Bear in mind that coll can use symbols as indexes.

To improve coll's performance with longer lists, a hashtab would probably be needed. Its performance would be worse than a linked list for (quite) short lists.

There's a project for somebody. The coll source is available in the SDK - try rewriting it to use a t_hashtab. Doing a "next" in a hashtab is impossible(?), so it's likely you'd need a t_linklist in parallel anyway (storing just the coll indexes), ie you're gonna wind up with an additional performance hit when storing/removing indexes etc.

Christopher Bailey's icon

Thanks for the discussion, everybody. I am using coll as a kind of storage for sequencer data (where each line contains a variable number of parameters for different kinds of note/events). So, except for an initial "Go To" event, I'll be stepping through, so I suppose I am OK with that.

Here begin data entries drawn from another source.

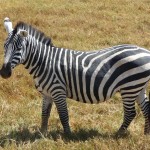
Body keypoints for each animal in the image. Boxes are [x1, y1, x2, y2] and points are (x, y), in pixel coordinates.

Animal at [0, 17, 150, 136]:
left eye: (19, 48)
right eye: (4, 46)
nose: (4, 72)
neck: (44, 62)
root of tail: (146, 51)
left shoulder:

If anyone has other suggestions on how to do sequencing, I'm all ears. . .

I know I'm not the first to use coll this way..

Floating Point's icon

Chris, you say:
I am using coll as a kind of storage for sequencer data (where each line contains a variable number of parameters for different kinds of note/events).

Isn't [detonate] optimized for this kind of application? Have you looked at that?
T

andrea agostini's icon

[detonate] is really about MIDI notes... I'd probably use [qlist] as a more general tool. But I also happened doing the same with [coll], and it worked quite well.

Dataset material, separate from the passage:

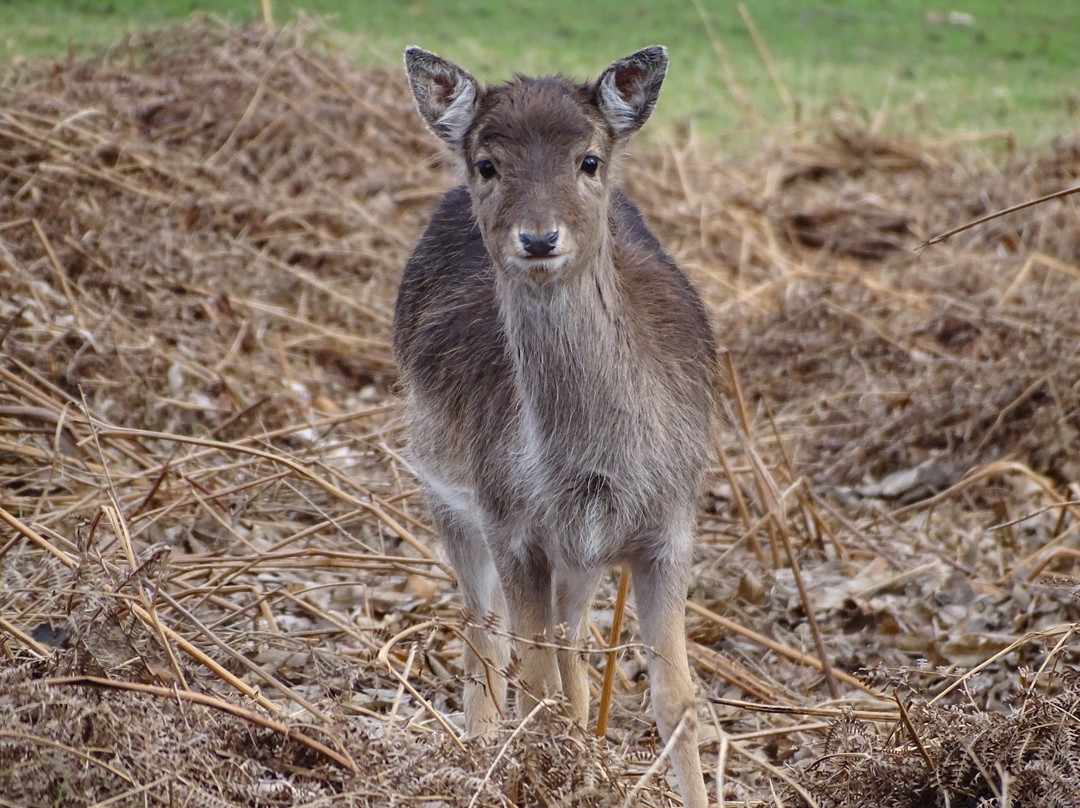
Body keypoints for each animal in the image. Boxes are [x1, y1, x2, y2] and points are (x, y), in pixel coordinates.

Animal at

@johnpitcairn: unfortunately the source for coll is not in the sdk... it might not be too difficult replicating its basic behaviour using hashtabs, but it sounds like a very boring job! on the other hand, in the sdk there are a couple of examples dealing with databases, one of which is called "dbcuelist" - it looks quite basic, but not bad at all...

aa

andrea agostini's icon

... or you might give a look at the slots of bach.roll and bach.score - www.bachproject.net

aa

Alexandre's icon

> "I use [jit.matrix] to store data for a sequencer ; but not sure that's best ..."

From what i remember, in term of efficiency, It is the best in max to do that. Around X100 faster than coll.
A while ago, i made some efficiency test to store sequence data in an array, comparing : jit.matrix, coll, ftm, peek~ and buffer, etc.. to store and read values :

1540.Efficiencytestonarrays.zip
zip
johnpitcairn's icon

@andrea agostini: The coll source is in the Max 4 SDK. I suspect it's little different, if at all, in Max 5. I wonder what the comparative lookup times are for a database?

andrea agostini's icon

mmm... I should have a Max 4 SDK somewhere. But if it's a pre-obex version, quite a lot of things could have changed. I'll go and check it out.

I'd be curious too about the performance of a database. In principle, I'd expect it to be very efficient on huge collections of data, not as much for smaller ones.

aa

Christopher Bailey's icon

I was using a coll because I can stash text, numbers, all kinds of things etc. in there. I'm not sure that jit.matrix can do this? (Although of course there are ways around that).